Ingredients – serves 4 with sides
2 sticks of fresh lemongrass roughly chopped
1 small onion or 100 grams, roughly chopped
4 garlic cloves
1 fresh chilli, stalk removed
5 kaffir lime leave
1 inch fresh ginger, peeled and roughly chopped
2 tbsp soy sauce
2 tbsp passata
1 jarred Roasted pepper
1 carrot, peeled and chopped into batons
1 can full fat coconut milk
250 grams mushrooms, slices
100 grams baby corn, chopped in half and then lengthways
100 grams mangetout chopped in half
A small bunch of coriander, chopped
Blend together the lemongrass, onion, garlic, chilli, passata, roasted pepper, ginger, lime leaves and soy sauce until combined into a loose paste. You may have to stop the blender and move the mixture around a few times before it reaches the required consistency.
Add 2 tbsp of oil into a thick bottomed pan. When heated add the paste and stir quickly on a medium/low heat for about 2 minutes. It should start to smell fragrant.

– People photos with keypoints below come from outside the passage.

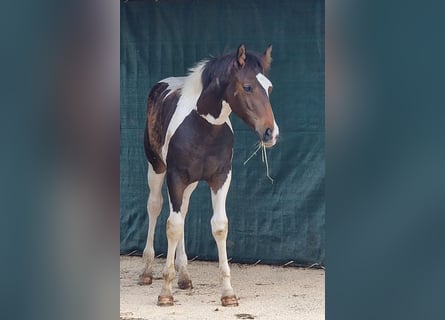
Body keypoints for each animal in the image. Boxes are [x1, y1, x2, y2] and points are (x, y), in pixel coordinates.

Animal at [140, 43, 278, 306]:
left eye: (269, 88)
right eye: (247, 86)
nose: (270, 133)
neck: (202, 127)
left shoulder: (221, 178)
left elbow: (219, 226)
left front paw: (228, 293)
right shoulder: (175, 177)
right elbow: (172, 225)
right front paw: (165, 292)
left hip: (190, 183)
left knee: (183, 210)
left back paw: (184, 275)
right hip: (157, 169)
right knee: (155, 206)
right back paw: (147, 271)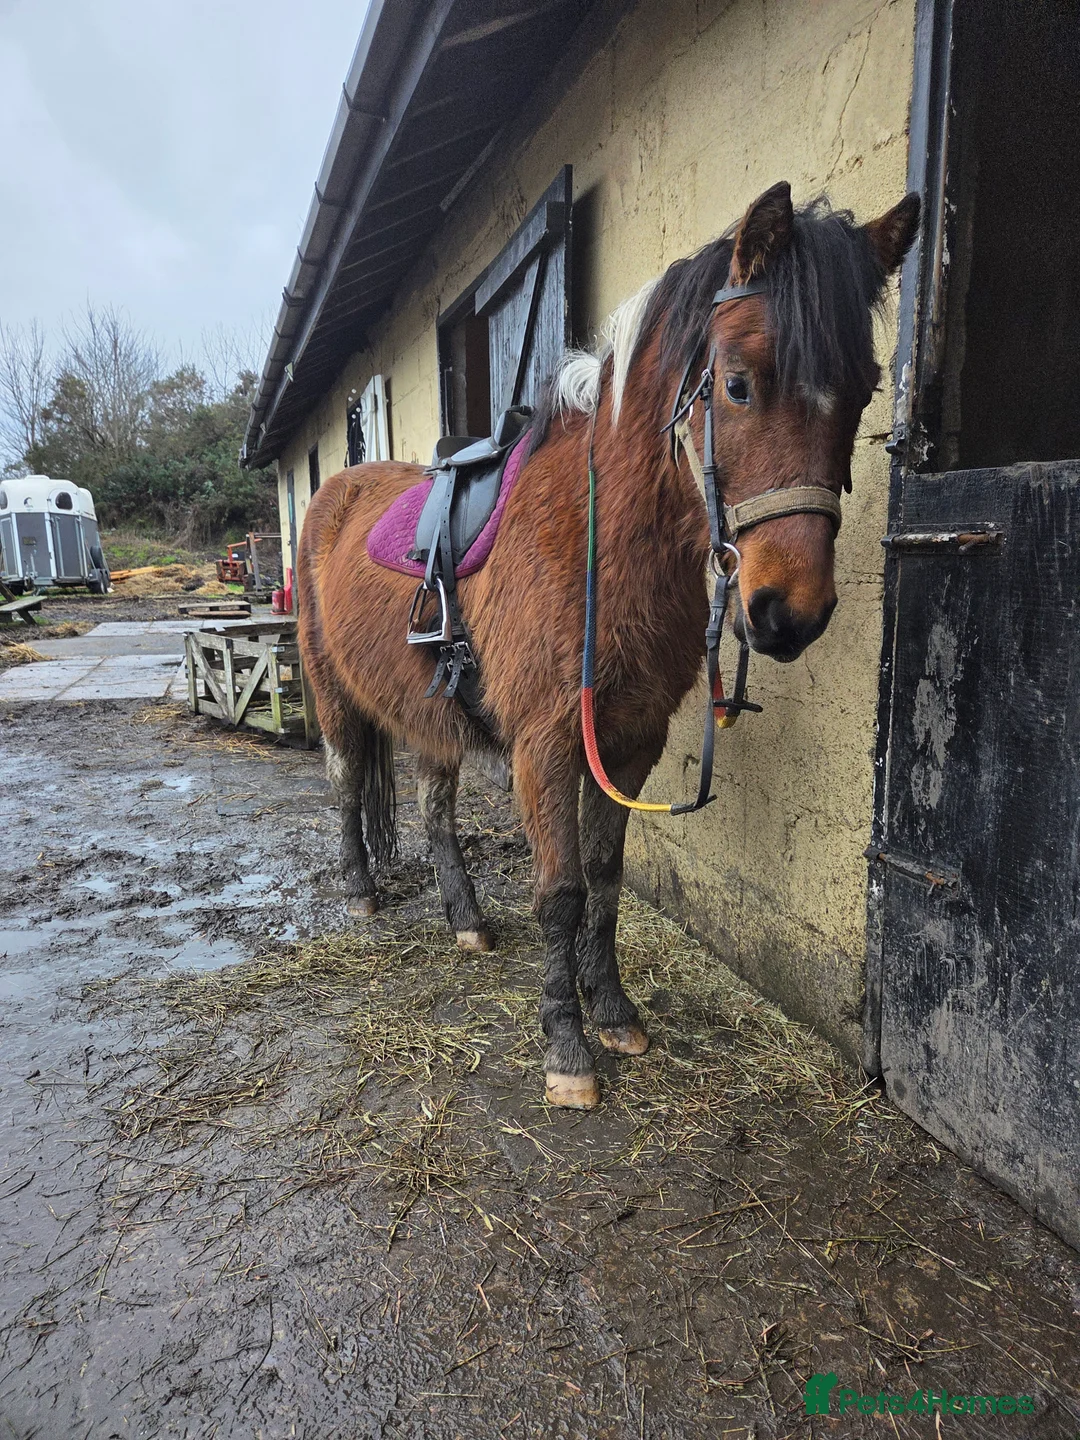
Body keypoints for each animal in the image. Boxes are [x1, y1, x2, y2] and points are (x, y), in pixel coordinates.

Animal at [297, 180, 920, 1110]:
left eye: (864, 391)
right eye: (738, 384)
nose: (788, 613)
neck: (600, 544)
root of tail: (337, 492)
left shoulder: (628, 742)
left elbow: (606, 878)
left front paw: (615, 1010)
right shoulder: (549, 745)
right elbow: (560, 890)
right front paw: (566, 1045)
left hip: (431, 718)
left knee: (436, 812)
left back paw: (467, 920)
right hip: (335, 695)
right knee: (344, 789)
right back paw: (362, 893)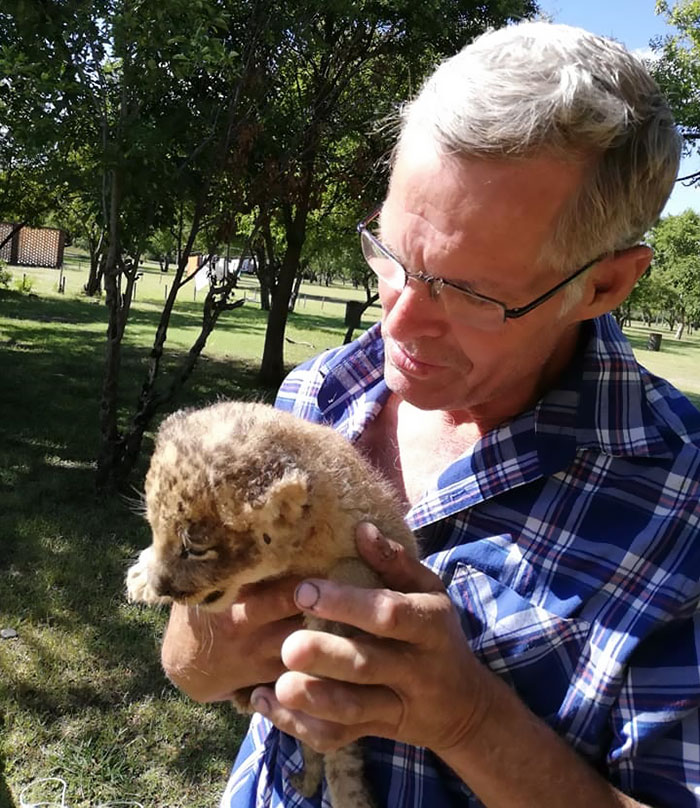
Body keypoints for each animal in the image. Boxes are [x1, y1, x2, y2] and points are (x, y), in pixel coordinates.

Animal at [126, 400, 417, 808]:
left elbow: (346, 578)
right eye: (153, 527)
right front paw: (139, 577)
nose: (161, 587)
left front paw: (318, 630)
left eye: (196, 549)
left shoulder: (375, 549)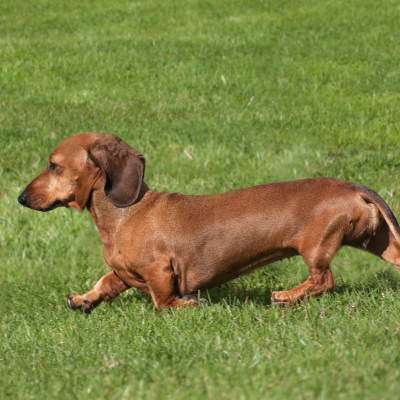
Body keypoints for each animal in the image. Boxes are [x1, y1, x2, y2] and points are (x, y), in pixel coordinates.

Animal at [18, 133, 400, 310]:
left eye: (53, 165)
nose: (21, 197)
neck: (125, 214)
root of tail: (352, 186)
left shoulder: (159, 270)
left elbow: (163, 302)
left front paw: (190, 305)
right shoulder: (122, 273)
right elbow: (106, 283)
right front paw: (83, 299)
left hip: (316, 247)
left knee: (323, 280)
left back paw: (286, 296)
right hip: (378, 240)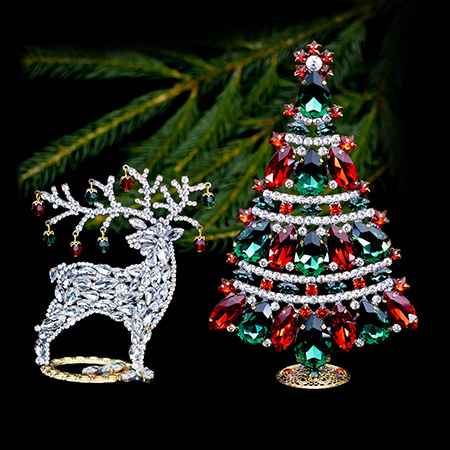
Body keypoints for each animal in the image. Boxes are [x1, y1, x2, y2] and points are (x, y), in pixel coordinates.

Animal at [33, 165, 213, 384]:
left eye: (157, 234)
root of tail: (58, 271)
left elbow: (139, 346)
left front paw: (138, 371)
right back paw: (45, 363)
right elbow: (137, 347)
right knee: (43, 329)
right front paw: (140, 372)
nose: (132, 239)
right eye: (146, 229)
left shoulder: (149, 319)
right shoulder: (139, 316)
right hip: (67, 305)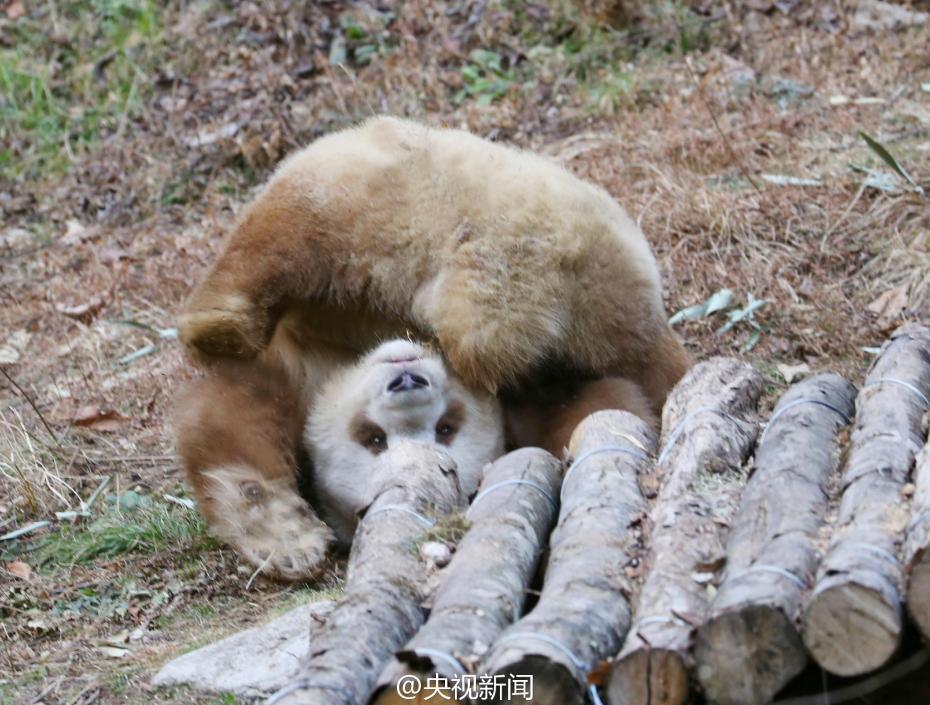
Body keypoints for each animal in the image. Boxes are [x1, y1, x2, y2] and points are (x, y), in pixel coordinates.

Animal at [174, 114, 684, 576]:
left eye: (445, 428)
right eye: (372, 437)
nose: (406, 379)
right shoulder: (307, 373)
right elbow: (231, 423)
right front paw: (290, 542)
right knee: (292, 235)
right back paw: (218, 327)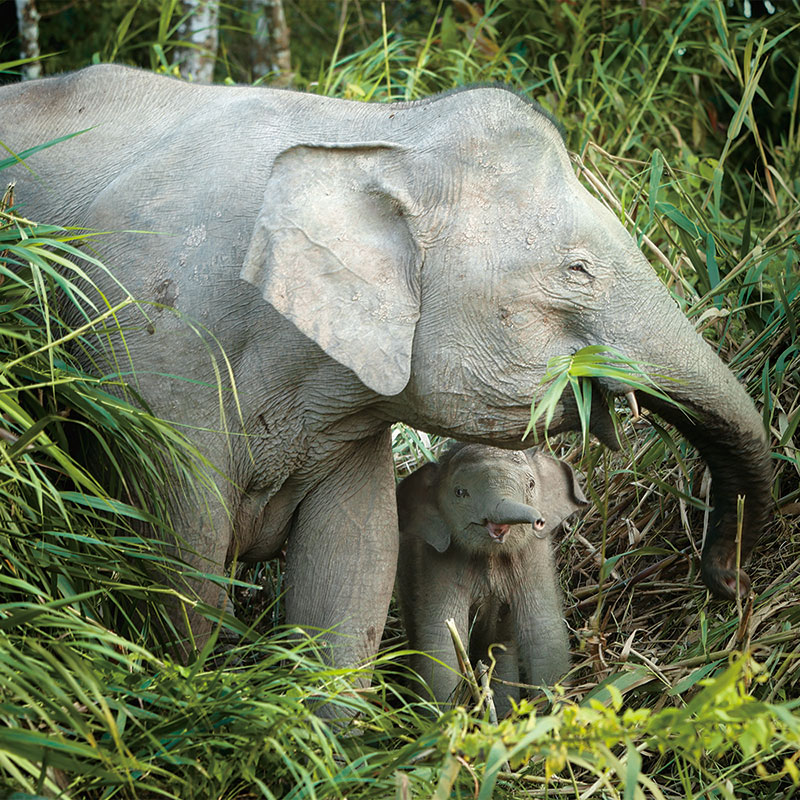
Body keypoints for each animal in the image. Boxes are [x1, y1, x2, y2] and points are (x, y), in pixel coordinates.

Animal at [0, 62, 776, 664]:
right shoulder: (149, 371)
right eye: (579, 270)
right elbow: (177, 579)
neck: (376, 134)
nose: (731, 588)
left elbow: (351, 579)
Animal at [396, 444, 588, 712]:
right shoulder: (438, 561)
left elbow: (544, 631)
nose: (539, 520)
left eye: (531, 484)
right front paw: (446, 719)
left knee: (500, 648)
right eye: (460, 492)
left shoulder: (534, 556)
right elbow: (440, 640)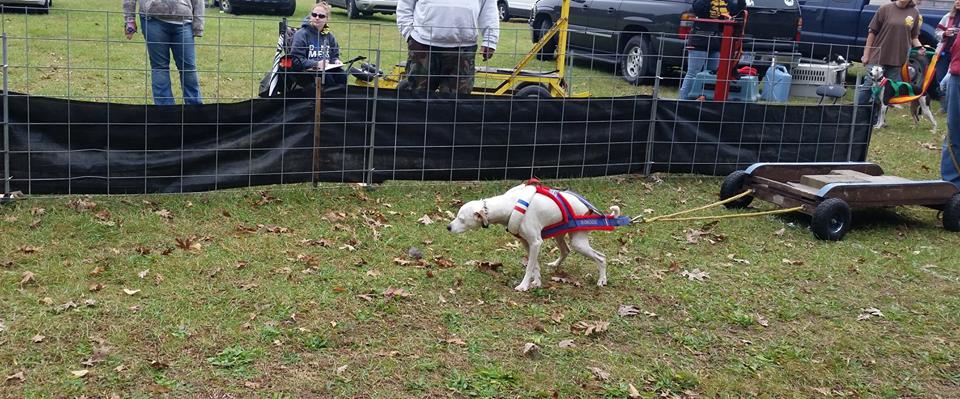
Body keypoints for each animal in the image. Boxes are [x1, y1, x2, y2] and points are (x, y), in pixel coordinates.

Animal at [448, 181, 628, 290]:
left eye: (461, 219)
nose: (448, 227)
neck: (510, 205)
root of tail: (589, 207)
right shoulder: (526, 243)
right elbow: (535, 265)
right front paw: (537, 282)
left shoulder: (535, 242)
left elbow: (529, 267)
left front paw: (524, 286)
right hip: (559, 236)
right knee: (565, 251)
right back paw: (555, 264)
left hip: (579, 242)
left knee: (601, 257)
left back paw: (602, 280)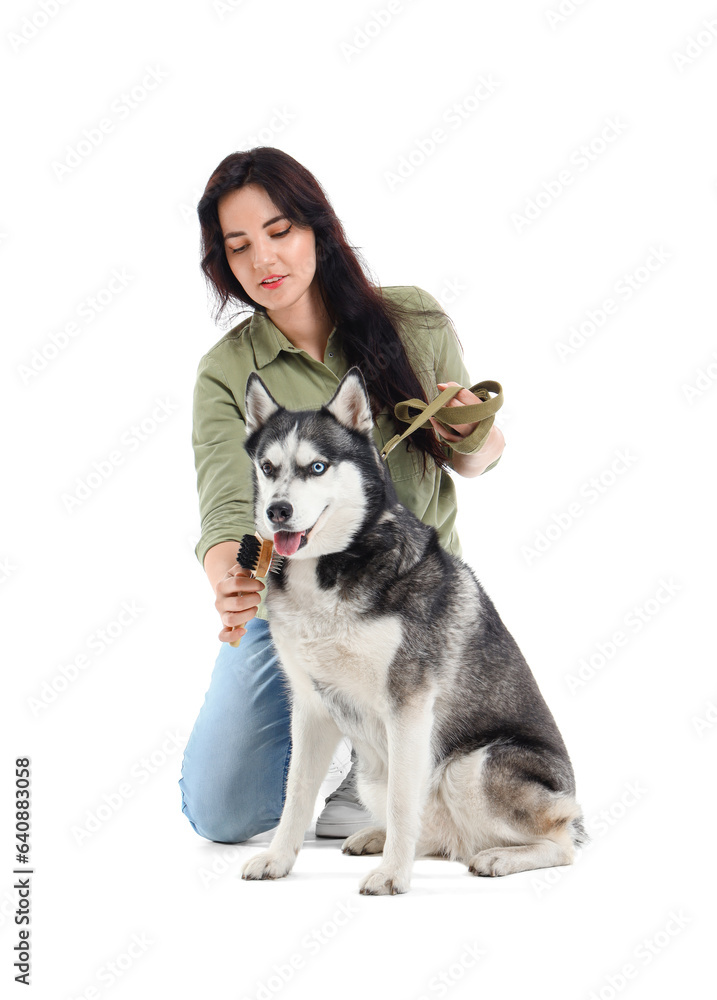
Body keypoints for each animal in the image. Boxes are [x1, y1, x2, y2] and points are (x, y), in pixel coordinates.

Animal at [241, 370, 588, 900]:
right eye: (268, 466)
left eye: (317, 467)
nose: (278, 511)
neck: (331, 571)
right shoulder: (312, 707)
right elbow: (296, 796)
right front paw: (278, 859)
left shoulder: (408, 705)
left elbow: (405, 802)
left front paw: (392, 876)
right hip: (372, 774)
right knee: (435, 835)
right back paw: (378, 837)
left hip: (470, 765)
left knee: (561, 841)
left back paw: (499, 857)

Add the carrots and mix together before adding the coconut milk. Bring to a simmer and then stir in the mushrooms and baby corn. Let this simmer lightly for about 5 minutes, until the veg is cooked and then add the mangetout. Simmer for another 30 seconds or until mangetout is heated through and then take off the heat.
Stir through the coriander and add the juice of a lime. Add soy sauce to taste and serve immediately with rice. Serve with extra lime if you want added sharpness.